Markets traded within a narrow range on Monday as they continued to process the impact of last Friday’s robust jobs report, which pushed Treasury yields higher. Despite a recent surge in commodity prices counteracting the disinflationary trend, the solid backdrop of US economic growth likely dissuades the Federal Reserve from cutting rates. The New York Fed’s latest Survey of Consumer Expectations showed that one-year inflation expectations remained steady at 3% for the third consecutive month.1 However, median year-ahead expected price changes increased across all surveyed goods. 1

Equity markets closed slightly higher on Tuesday as investors adopted a wait-and-see approach with key events such as CPI data and bank earnings due later in the week.
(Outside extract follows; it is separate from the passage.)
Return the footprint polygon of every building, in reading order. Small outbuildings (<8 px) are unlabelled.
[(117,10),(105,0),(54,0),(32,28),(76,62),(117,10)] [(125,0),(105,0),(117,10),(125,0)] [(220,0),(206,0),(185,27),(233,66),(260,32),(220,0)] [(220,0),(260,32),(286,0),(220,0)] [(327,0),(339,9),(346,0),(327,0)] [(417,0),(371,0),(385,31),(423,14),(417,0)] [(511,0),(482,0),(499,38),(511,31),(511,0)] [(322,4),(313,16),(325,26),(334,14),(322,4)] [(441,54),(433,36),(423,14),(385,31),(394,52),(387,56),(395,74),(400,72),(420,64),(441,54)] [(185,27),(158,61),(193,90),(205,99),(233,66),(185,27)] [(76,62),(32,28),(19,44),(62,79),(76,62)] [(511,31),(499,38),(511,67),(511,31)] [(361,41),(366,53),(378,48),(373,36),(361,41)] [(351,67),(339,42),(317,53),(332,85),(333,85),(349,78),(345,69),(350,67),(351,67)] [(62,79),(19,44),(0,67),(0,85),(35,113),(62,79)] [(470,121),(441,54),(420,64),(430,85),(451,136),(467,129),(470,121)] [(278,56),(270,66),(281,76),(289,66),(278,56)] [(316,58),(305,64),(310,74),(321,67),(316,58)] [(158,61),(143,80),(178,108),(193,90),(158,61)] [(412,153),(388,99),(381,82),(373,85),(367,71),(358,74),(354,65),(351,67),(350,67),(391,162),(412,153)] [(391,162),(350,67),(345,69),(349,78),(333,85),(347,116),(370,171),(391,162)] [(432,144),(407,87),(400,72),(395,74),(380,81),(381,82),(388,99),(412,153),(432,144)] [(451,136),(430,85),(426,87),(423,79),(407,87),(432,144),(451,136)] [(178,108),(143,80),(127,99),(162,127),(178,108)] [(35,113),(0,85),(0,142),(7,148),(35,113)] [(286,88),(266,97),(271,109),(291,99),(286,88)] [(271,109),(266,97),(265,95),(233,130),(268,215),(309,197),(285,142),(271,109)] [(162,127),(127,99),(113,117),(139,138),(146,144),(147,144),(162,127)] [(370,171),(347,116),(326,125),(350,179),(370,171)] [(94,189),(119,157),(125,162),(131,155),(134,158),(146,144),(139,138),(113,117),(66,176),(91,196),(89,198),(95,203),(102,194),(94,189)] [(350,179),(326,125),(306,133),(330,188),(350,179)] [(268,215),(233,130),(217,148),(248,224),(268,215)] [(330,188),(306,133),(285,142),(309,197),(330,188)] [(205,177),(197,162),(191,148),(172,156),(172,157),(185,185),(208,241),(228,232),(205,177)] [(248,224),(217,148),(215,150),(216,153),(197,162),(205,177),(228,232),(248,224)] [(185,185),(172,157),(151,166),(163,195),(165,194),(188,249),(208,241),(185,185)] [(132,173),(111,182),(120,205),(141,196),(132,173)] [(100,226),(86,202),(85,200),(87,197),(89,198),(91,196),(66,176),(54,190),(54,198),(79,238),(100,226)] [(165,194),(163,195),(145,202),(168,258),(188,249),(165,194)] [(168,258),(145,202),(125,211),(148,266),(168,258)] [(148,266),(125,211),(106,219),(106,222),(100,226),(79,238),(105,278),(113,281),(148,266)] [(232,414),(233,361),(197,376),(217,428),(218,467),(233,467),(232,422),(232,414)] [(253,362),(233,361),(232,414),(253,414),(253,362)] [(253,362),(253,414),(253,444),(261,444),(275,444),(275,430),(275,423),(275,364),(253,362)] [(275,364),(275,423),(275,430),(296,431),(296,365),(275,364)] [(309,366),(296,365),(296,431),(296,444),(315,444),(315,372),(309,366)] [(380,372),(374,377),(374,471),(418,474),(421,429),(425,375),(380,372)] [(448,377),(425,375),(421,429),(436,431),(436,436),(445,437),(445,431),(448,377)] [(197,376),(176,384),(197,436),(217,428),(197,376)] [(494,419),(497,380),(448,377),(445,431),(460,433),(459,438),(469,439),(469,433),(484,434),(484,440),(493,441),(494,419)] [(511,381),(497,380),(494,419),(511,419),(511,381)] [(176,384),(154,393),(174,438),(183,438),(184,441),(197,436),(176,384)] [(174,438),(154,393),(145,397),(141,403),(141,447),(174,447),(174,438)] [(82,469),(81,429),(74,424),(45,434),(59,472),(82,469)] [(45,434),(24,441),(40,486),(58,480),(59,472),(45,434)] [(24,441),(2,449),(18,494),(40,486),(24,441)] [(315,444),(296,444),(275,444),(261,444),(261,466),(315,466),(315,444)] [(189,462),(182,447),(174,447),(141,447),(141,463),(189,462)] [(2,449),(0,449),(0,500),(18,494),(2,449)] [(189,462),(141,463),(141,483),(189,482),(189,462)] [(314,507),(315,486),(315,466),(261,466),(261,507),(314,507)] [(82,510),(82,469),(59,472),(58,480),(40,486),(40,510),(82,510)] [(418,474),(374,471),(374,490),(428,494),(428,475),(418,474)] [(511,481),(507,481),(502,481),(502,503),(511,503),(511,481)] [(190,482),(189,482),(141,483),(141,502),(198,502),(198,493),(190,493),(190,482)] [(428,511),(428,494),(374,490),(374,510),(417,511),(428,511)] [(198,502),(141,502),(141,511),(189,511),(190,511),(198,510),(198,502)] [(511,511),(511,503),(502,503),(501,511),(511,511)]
Small business optimism, as measured by the National Federation of Independent Businesses (NFIB) index, declined to 88.5, its lowest level since December 2012.2

Wednesday saw a sharp decline in equity markets after the release of the CPI report. March’s headline CPI increased by 0.4% month on month, surpassing estimates of 0.3%, while core CPI rose 0.4%, higher than estimates of 0.3%.3 Annualized headline CPI and core CPI also exceeded estimates. 3 The primary drivers of the month-on-month increase were shelter and gasoline prices, but core services such as transportation and medical care also saw rises. 3 A weak 10-year Treasury auction exacerbated rate pressures, with 10-year yields surpassing 4.5% for the first time since November. The likelihood of a June rate cut dropped to 21%, down from 60% prior to the CPI release. Elsewhere, crude oil prices surged after reports of potential missile strikes on Israel by Iran and its allies.

Thursday brought some relief to the markets as the headline PPI for March came in slightly lower than expected at 0.2% and core PPI met consensus at 0.2%.4 Final demand goods prices decreased by 0.1%, primarily due to a 1.6% drop in the energy prices index, while services rose by 0.3%.4 This cooler-than-expected PPI report contributed to a rebound in the markets, which ended the day just shy of their highest levels.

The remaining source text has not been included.